The automatic dependency are mostly right and they are not a problem
if a simple recompilation replaces them with a dependency that
works within stable.

However as you know, there's rarely something like "simple recompilation"
to backport a package because:
(1) the build-dependency require a package which is not in stable
(2) the generated package depends on packages which are not in stable

Concerning the first point, either the missing build-dependency is
inavoidable and then we need to backport this build-dependency or this
build-dependency is too strong and could be replaced by something else
available in stable.
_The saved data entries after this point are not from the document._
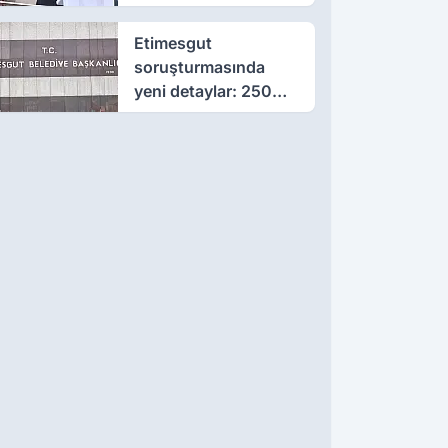
çıktı
Etimesgut
soruşturmasında
yeni detaylar: 250
milyon liralık rüşvet
iddiası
Obviously, we want to backport as few packages as
needed so we should avoid backporting packages if the build-dependency is
too strong.

IMO this means that we need to add some extra information in the
build-dependencies probably with some new fields. Either we make
it possible to have different build-dependencies for each release
or we introduce a concept of "minimal build-dependency" vs "wanted
build-dependency". Unstable buildd would use the latter while backport
buildd would use the former.

Example with release-specific build dependencies:
Build-Depends: perl (>= 5.8.0), libmysqlclient15-dev
Sarge-Build-Depends: perl (>= 5.8.0), libmysqlclient12-dev

A buildd would first use <codename>-Build-Depends and fallback to
Build-Depends if there are none.

Example with min/wanted build dependencies:
Minimal-Build-Depends: perl (>= 5.8.0), libmysqlclient-dev
Build-Depends: perl (>= 5.8.0), libmysqlclient15-dev

In this case, the minimal build depends avoids explicitely any
release-specific dependencies to provide a working build depends for as
many cases as possible (although it provides less control against which
version it's going to be built and so on).

Concerning point (2), this could be solved with britney. The "backports"
section would be generated from a "proposed-backports". Developers upload
to proposed-backports and buildd build in that environement.

How does that sound? 

My preference goes for the release-specific build-depends. If you combine
to this the export of a variable TARGET_RELEASE, then you have the
possiblity to tweak the behaviour of debian/rules based on the target
release and we effectively have the possibity to maintain backports
and unstable packages in a single branch. Probably that bigger packages
would require different branches, but for many small packages this
possibility would be really interesting IMO.

I'm interested in comments from people who have made many backports and
from people who are maintaining big (suite of) packages.